Outcome reporting across randomised controlled trials evaluating therapeutic interventions for pre-eclampsia
Duffy JMN., Hirsch M., Kawsar A., Gale C., Pealing L., Plana MN., Showell M., Williamson PR., Khan KS., Ziebland S., McManus RJ., van t Hooft J., Brown M., Grobman W., Karumanchi S., Lucas N., Magee L., Mol B., Stark M., Thangaratinam S., Wilson M., von Dadelszen P.
© 2017 Royal College of Obstetricians and Gynaecologists Background: Standardising outcome collection and reporting in pre-eclampsia trials requires an appraisal of current outcome reporting. Objectives: To map maternal and offspring outcome reporting across randomised trials evaluating therapeutic interventions for pre-eclampsia. Search strategy: Randomised trials were identified by searching bibliographical databases from inception to January 2016. Selection criteria: Randomised controlled trials. Data collection and analysis: We systematically extracted and categorised outcome reporting. Main results: Seventy-nine randomised trials, reporting data from 31 615 maternal participants and 28 172 of their offspring, were included. Fifty-five different interventions were evaluated. Included trials reported 119 different outcomes, including 72 maternal outcomes and 47 offspring outcomes. Maternal outcomes were inconsistently reported across included trials; for example, 11 trials (14%) reported maternal mortality, reporting data from 12 422 participants, and 16 trials (20%) reported cardiovascular morbidity, reporting data from 14 963 maternal participants. Forty-three trials (54%) reported fetal outcomes and 23 trials (29%) reported neonatal outcomes. Twenty-eight trials (35%) reported offspring mortality.
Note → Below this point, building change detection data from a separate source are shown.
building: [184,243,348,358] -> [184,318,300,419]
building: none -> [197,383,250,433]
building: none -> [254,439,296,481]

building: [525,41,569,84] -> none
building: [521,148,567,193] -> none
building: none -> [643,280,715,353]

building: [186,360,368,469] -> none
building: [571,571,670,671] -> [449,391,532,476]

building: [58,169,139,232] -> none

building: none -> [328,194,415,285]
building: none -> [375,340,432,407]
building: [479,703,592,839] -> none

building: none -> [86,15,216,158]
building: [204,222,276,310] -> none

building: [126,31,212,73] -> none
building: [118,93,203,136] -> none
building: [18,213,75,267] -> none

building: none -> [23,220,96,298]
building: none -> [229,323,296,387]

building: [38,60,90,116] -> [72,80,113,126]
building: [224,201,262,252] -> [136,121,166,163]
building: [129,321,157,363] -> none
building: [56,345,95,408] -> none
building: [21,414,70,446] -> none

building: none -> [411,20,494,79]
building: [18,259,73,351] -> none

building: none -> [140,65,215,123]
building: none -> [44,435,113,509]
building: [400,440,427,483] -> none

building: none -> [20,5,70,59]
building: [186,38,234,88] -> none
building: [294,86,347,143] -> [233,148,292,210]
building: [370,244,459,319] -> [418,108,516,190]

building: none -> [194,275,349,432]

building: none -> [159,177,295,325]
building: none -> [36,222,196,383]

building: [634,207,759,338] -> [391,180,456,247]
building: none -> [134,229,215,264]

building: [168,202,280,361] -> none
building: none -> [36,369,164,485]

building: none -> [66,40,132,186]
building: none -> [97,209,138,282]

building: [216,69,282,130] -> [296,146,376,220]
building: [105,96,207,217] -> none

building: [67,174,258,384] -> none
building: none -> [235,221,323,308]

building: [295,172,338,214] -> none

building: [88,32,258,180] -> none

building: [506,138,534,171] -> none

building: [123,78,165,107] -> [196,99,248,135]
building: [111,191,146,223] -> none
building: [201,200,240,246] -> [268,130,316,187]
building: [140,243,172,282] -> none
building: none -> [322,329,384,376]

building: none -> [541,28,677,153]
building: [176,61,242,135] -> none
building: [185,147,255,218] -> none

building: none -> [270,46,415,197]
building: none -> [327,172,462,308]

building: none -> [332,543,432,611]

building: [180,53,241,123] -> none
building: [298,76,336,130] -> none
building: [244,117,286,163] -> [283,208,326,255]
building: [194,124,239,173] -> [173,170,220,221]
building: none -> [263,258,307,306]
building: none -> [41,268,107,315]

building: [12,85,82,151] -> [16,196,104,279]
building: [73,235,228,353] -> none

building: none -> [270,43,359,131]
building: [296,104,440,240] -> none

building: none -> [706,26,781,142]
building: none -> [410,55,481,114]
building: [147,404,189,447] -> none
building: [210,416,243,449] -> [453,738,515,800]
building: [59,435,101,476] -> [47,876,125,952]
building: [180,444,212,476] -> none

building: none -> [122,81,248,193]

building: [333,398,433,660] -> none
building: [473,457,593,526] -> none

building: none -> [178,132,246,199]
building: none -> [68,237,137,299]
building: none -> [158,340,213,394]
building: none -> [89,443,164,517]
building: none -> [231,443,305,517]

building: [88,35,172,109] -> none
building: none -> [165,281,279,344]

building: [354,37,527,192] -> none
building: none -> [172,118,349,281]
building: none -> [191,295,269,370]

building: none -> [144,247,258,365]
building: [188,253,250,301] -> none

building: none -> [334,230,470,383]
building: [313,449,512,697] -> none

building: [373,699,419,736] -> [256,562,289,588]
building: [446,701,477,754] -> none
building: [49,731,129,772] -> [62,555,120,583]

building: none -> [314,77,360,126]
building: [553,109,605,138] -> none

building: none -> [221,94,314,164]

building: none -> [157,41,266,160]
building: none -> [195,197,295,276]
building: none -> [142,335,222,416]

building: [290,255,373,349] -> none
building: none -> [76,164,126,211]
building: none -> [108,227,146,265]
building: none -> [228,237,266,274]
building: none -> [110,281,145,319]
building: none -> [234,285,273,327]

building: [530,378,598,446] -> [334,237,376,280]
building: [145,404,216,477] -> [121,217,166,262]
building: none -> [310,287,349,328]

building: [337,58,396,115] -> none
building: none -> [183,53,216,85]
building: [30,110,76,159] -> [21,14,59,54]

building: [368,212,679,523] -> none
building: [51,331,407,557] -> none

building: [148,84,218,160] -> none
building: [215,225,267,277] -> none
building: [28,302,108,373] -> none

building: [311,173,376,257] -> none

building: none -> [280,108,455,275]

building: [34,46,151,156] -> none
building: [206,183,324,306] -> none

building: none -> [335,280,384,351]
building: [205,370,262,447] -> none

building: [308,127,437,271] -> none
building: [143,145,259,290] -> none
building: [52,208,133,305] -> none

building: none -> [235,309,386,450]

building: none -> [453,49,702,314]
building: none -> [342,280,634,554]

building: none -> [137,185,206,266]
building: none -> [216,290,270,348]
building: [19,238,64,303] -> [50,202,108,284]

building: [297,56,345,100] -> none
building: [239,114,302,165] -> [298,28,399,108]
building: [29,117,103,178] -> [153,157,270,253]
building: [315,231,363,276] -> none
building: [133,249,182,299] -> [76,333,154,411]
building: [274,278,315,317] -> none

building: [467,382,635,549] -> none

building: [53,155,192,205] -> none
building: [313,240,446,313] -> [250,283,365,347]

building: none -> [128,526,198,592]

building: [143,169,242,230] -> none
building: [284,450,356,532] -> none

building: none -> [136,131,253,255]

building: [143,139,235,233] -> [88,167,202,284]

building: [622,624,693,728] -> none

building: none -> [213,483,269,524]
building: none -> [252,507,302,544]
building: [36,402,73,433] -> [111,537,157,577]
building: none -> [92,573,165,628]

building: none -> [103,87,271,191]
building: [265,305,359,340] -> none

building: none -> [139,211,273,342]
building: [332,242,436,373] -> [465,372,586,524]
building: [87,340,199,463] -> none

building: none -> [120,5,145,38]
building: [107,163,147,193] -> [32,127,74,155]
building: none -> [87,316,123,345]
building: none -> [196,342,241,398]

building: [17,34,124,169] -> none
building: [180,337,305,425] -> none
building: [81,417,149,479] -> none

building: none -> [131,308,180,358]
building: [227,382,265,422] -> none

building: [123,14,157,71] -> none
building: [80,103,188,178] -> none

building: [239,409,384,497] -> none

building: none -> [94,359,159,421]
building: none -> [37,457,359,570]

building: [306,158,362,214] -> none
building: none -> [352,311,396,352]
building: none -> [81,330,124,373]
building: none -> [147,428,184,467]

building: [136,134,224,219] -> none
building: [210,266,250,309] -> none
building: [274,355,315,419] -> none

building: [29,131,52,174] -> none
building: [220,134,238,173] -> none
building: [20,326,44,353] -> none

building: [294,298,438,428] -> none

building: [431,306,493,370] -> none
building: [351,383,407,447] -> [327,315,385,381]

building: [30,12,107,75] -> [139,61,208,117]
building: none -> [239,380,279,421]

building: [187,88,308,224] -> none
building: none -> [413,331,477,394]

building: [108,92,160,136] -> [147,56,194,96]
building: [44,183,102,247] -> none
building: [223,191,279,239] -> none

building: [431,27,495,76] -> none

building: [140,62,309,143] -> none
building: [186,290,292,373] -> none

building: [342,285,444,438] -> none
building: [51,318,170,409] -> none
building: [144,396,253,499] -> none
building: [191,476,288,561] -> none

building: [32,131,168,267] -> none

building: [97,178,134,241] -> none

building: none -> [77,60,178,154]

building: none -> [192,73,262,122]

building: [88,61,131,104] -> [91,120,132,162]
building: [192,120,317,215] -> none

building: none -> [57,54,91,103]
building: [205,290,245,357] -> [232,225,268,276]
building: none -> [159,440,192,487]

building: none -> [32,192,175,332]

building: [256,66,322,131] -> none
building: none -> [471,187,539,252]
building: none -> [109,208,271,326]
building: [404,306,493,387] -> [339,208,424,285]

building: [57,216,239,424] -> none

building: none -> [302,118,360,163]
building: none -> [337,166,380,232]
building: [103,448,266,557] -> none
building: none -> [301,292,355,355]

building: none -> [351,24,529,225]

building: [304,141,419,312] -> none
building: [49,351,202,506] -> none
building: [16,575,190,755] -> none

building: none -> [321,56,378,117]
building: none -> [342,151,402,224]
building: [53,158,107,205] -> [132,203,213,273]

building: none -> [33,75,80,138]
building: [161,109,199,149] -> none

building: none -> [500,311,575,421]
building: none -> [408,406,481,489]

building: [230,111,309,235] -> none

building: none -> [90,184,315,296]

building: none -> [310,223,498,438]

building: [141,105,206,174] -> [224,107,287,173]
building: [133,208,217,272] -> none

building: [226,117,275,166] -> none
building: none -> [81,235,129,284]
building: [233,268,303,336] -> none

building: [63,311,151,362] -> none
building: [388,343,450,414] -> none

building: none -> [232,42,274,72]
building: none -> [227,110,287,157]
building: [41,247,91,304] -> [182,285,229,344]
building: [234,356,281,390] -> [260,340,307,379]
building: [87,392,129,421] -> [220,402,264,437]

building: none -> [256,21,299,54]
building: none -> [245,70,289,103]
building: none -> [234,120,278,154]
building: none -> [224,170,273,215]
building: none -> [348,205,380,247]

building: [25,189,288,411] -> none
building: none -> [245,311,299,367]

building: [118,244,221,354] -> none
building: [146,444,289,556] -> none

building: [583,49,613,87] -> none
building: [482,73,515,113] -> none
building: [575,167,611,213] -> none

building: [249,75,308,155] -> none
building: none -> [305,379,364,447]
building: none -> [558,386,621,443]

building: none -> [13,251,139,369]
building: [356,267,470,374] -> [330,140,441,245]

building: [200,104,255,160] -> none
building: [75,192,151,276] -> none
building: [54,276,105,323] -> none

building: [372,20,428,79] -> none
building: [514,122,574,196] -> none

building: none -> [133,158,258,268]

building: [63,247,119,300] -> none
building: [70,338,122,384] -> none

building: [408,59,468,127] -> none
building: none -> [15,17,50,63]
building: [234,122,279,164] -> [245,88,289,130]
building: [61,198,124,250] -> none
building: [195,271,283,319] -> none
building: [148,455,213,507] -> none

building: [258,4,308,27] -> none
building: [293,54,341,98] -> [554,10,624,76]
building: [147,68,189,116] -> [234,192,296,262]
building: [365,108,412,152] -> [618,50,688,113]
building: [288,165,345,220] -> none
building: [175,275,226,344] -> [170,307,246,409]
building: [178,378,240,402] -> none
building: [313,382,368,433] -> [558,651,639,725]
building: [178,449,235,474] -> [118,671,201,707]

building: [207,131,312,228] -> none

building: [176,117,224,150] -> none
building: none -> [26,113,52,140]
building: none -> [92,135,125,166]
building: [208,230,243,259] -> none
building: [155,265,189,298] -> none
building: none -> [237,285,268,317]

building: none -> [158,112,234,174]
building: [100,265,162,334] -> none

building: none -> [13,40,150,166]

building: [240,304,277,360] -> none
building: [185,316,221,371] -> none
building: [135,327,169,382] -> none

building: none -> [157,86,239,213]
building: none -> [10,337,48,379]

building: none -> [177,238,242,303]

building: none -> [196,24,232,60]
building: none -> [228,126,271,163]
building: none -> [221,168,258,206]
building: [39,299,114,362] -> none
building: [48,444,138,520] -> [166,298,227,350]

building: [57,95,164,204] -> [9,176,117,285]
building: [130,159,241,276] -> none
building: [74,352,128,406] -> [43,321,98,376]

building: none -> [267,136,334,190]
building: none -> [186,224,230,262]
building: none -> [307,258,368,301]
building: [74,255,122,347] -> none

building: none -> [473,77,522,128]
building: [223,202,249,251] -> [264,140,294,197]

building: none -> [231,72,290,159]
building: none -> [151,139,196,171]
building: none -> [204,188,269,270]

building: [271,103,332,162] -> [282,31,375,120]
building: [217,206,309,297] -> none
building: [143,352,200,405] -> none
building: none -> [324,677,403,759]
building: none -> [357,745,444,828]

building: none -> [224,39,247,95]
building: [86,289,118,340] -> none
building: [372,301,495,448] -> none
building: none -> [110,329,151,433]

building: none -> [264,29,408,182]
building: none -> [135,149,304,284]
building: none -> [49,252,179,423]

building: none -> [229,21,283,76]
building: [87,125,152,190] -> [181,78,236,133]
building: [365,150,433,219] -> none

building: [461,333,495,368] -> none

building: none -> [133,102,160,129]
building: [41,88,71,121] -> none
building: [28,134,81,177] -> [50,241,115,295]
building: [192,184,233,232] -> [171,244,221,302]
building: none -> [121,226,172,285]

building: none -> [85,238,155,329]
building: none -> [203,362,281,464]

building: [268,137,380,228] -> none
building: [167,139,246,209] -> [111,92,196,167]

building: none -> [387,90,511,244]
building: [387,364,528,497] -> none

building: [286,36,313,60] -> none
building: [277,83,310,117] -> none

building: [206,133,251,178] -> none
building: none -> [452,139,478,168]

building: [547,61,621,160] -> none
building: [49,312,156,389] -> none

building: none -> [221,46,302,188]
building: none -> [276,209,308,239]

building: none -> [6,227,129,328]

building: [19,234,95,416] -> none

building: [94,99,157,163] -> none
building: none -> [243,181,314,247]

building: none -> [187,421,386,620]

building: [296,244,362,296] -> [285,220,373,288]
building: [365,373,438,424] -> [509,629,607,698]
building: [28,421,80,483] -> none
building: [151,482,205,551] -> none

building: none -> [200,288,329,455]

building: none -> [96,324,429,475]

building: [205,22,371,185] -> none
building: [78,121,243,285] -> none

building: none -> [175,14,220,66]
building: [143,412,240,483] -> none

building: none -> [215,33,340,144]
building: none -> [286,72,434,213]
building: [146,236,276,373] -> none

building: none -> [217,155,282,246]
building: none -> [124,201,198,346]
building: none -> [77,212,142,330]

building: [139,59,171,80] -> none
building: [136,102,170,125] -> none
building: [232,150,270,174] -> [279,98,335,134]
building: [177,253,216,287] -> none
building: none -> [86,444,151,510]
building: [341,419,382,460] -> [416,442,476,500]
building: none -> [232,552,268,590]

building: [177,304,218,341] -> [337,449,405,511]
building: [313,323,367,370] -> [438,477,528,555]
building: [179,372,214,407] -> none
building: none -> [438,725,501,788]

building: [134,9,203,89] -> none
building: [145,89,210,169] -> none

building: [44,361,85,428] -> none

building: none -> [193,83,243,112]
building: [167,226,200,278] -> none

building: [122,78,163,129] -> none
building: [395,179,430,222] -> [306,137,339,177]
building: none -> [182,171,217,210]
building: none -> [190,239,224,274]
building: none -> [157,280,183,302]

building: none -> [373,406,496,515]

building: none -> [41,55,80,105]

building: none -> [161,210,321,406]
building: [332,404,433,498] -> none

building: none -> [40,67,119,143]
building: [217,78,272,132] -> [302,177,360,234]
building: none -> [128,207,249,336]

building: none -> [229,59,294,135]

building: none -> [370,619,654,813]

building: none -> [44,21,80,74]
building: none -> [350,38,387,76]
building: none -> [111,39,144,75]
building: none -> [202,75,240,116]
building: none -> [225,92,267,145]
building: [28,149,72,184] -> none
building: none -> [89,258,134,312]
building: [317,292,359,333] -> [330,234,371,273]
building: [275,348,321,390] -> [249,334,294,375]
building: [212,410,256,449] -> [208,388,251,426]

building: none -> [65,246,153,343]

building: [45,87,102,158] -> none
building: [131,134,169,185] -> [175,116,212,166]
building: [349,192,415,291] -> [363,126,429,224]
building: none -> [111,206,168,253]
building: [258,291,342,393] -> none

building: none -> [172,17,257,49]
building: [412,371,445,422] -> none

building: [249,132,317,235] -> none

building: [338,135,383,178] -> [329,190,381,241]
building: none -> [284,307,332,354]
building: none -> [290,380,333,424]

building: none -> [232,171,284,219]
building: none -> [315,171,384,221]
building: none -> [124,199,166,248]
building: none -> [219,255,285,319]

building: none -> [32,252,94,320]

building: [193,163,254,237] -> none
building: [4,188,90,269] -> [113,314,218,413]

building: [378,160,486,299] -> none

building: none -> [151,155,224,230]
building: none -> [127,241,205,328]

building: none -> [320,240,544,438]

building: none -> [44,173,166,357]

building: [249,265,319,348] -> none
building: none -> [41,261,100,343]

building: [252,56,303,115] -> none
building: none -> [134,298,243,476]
There was poor reporting of childhood outcomes: six trials (8%) reported neurodevelopmental outcomes. Less than half of included trials reported any relevant information regarding harms for maternal participants and their offspring. Conclusions: Most randomised trials evaluating interventions for pre-eclampsia are missing information on clinically important outcomes, and in particular have neglected to evaluate efficacy and safety in the offspring of participants. Developing and implementing a minimum data set, known as a core outcome set, in future pre-eclampsia trials could help to address these issues. Tweetable abstract: Future #preeclampsia research requires a core outcome set to reduce #research waste. @coreoutcomes @jamesmnduffy. International Prospective Register of Systematic Reviews: CRD42015015529; www.crd.york.ac.uk/PROSPERO/display_record.aspID=CRD42015015529.